- Task objective
Copy without pictures. Please restate each line of the listing exactly.

- The data
◇ ◇ ◇ ◇ ◇ ◇ ◇

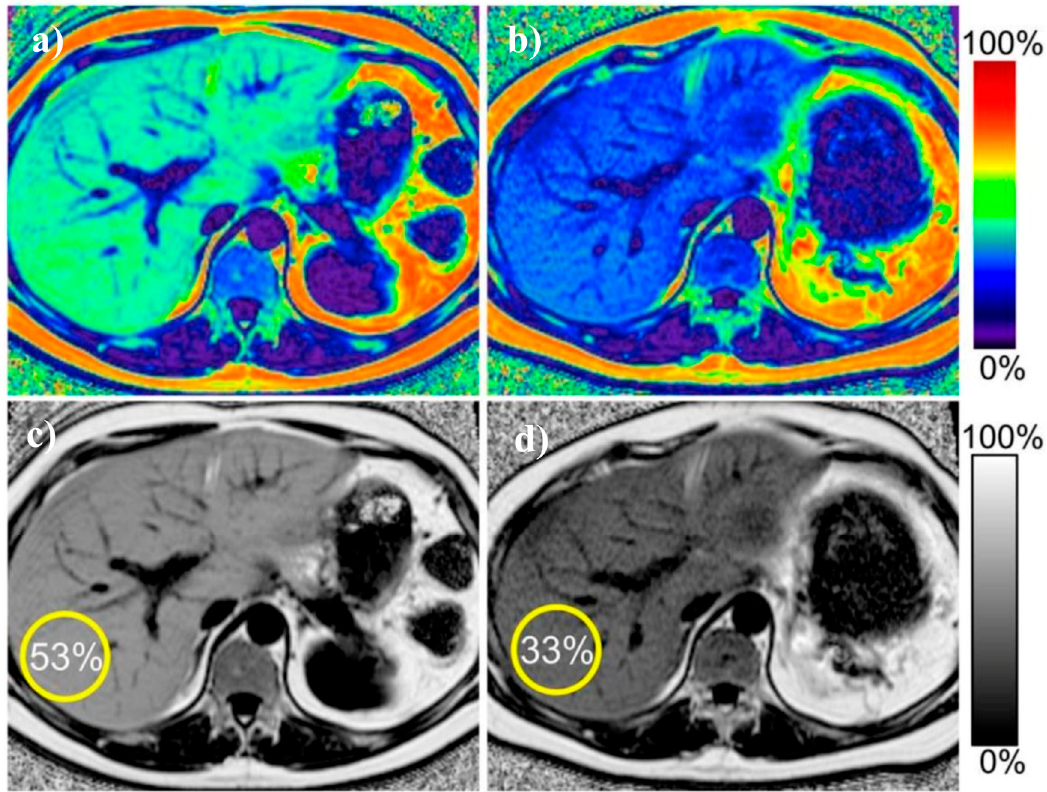
Figure 3. Example of proton density fat fraction liver maps in the same patient before and after treatment. Improvement in the liver steatosis and reduction in liver size is visible. ( a ) pre-treatment color-scale map ( b ) post-treatment color-scale map ( c ) pretreatment gray-scale map ( d ) post-treatment grey-scale map. Figure from Reeder SB, et al. Quantitative Assessment of Liver Fat with Magnetic Resonance Imaging and Spectroscopy. J. Magn. Reson. Imaging 2011 , 34 , 729–749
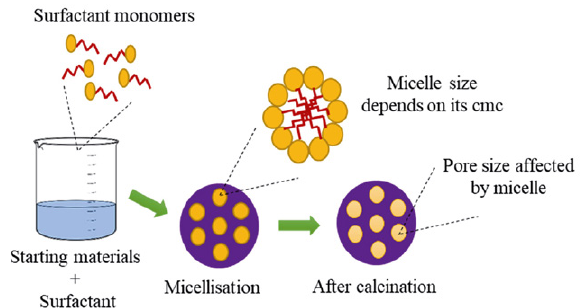
Fig. 2. The general illustration of micellisation of surfactants during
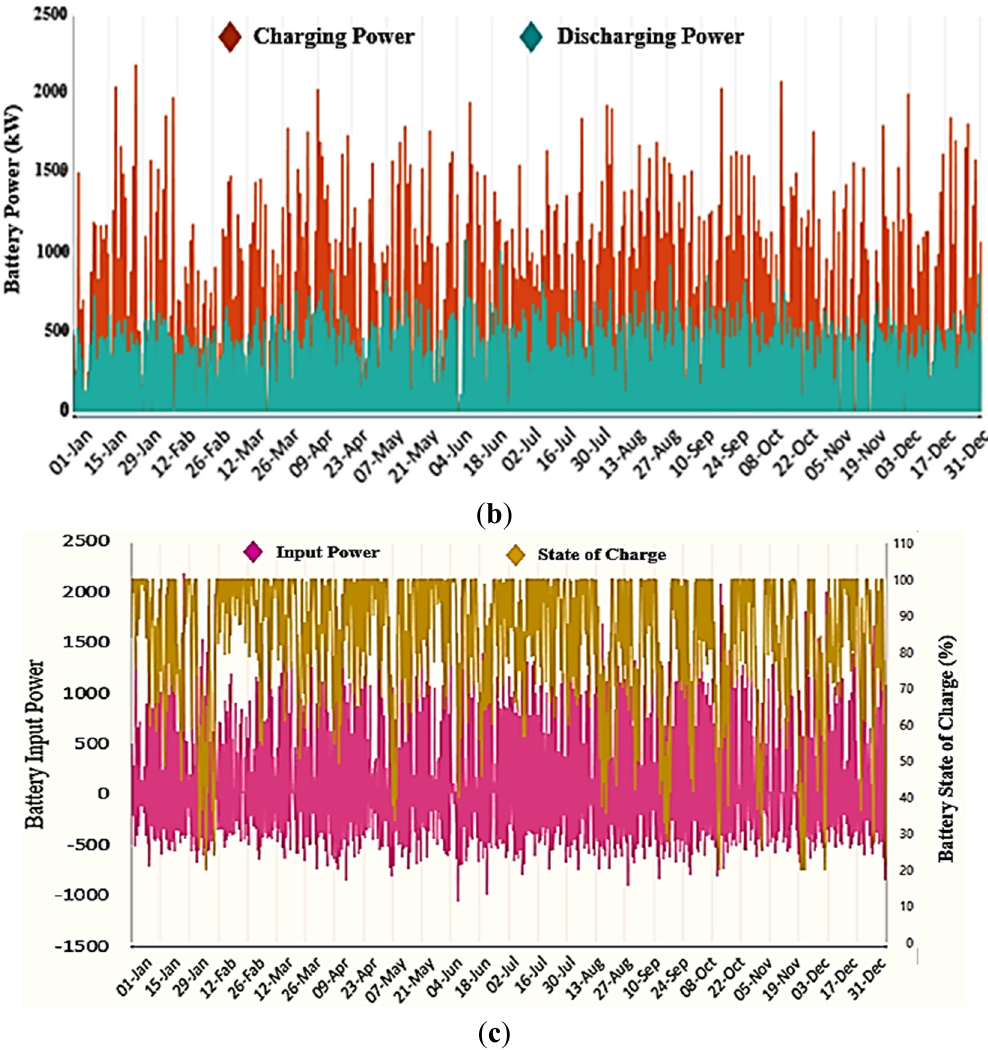
Figure 10. ( a ) The yearly battery maximum charging and maximum discharging power; ( b ) The yearly battery charging and discharging power; ( c ) The yearly batteries input power and batteries state of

◇ ◇ ◇ ◇ ◇ ◇ ◇

- Answer to this exercise
Figure 3. Example of proton density fat fraction liver maps in the same patient before and after treatment. Improvement in the liver steatosis and reduction in liver size is visible. ( a ) pre-treatment color-scale map ( b ) post-treatment color-scale map ( c ) pretreatment gray-scale map ( d ) post-treatment grey-scale map. Figure from Reeder SB, et al. Quantitative Assessment of Liver Fat with Magnetic Resonance Imaging and Spectroscopy. J. Magn. Reson. Imaging 2011 , 34 , 729–749
Fig. 2. The general illustration of micellisation of surfactants during
Figure 10. ( a ) The yearly battery maximum charging and maximum discharging power; ( b ) The yearly battery charging and discharging power; ( c ) The yearly batteries input power and batteries state of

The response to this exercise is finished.